Now It’s Eskom Vs Municipalities In The Loadshedding Battleground

The City of Cape Town and the Association of Municipal Electricity Utilities (AMEU) have both questioned Eskom’s assertion that most municipal utilities disobeyed a requirement from Eskom System Operations National Control to loadshed.
Eskom Group CEO Andre de Ruyter and Group Executive: Distribution Monde Bala in their Wednesday update on the current loadshedding situation said that several metros and key industrial sites were undermining their instruction to implement loadshedding. Eskom would ask the National Energy Regulator of South Africa (NERSA) to take action against them.

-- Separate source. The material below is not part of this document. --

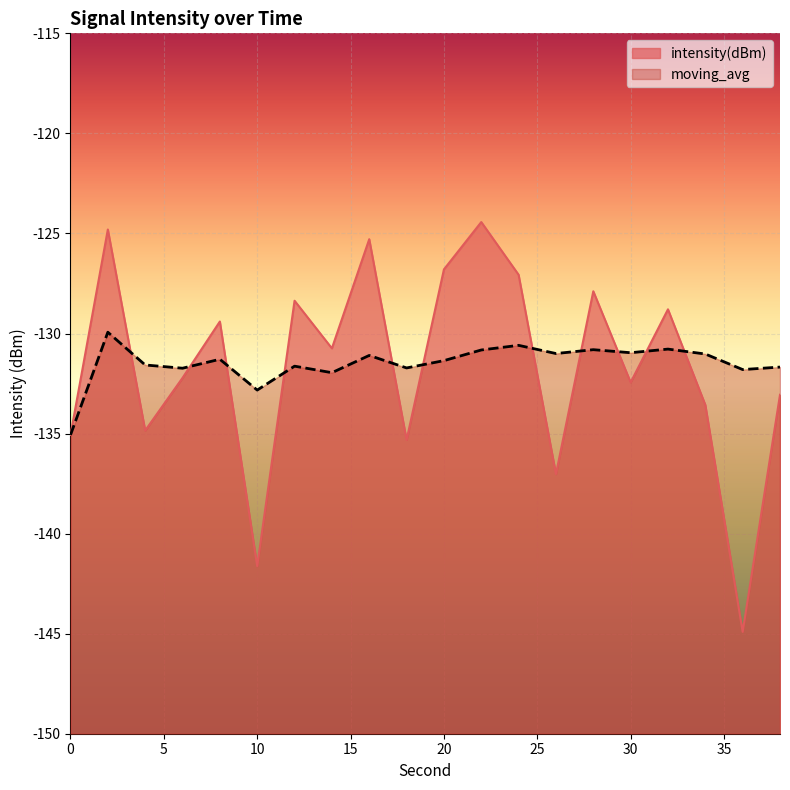

What is the maximum value shown in the chart?

-124.4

The AMEU said they would not defend any of their municipalities if they were to be found not compliant with the NRS048 Part 9 (Electricity supply – Quality of supply) NERSA approved standard, but they questioned whether the correct procedures had been followed.
“The fact that Eskom has already gone to the national media and pronounced on the non-compliance of the said KICs and municipalities, we believe that Eskom has been disingenuous and irresponsible,” said the AMEU in a press statement.
Last week the total outage on the national electricity system was over 50%, given a nominal 45GW installed capacity. AMEU thus argues that Eskom is unable to deliver on its service delivery mandate effectively and efficiently.
“We also wish to add that in these 13 years municipalities have been cooperating with Eskom to alleviate the power crises. Municipalities purchase as a collective over 40% of Eskom’s power and have been loadshedding their customers at a huge cost and discomfort,” said the AMEU.
Cities starting to deal with loadshedding in their own way
For its part City of Cape Town said it “complies fully with Eskom’s loadshedding instructions in terms of the national standards (NRS048) for loadshedding.”
“When the City offers protection to its customers by implementing a stage lower than that of Eskom, it is done by harnessing spare generation capacity from its Steenbras Hydro Pump Station, and not through non-compliance with the implementation of loadshedding as instructed by Eskom. The City’s protection of its customers has no impact on the national Eskom grid,” read the statement published by the City of Cape Town’s media office.
Taking a leaf out of the Cape Town playbook City Power, the electricity company owned by the City of Johannesburg, recently entered into a power purchase agreement with the Kelvin Power Station. City Power has asked Eskom to exclude them from loadshedding at Stage 1 and 2 as they then could draw additional capacity to offset the difference.
Technical teams from Eskom and City Power are investigating exactly how they could use the extra capacity from Kelvin Power Station to perhaps partially shield the City of Johannesburg from future loadshedding.
Municipalities and future electricity supply
Eskom has on occasion interrupted electricity supply to extract payment from municipalities, which collectively owe the state utility around R36 billion. The SEO hit a snag in October this year in its efforts to recover unpaid municipal bills after the Constitutional Court upheld a ruling by the Supreme Court of Appeal that their decision to disconnect electricity to two defaulting municipalities was irrational.
That ruling has far-reaching implications for South African state organs that try to pass their financial problems onto third parties, and Eskom will have to rethink its debt recovery strategy.
Municipalities must comply with NERSA’s regulations though and only an investigation from the regulator will pinpoint exactly who was in the wrong, if indeed anyone was.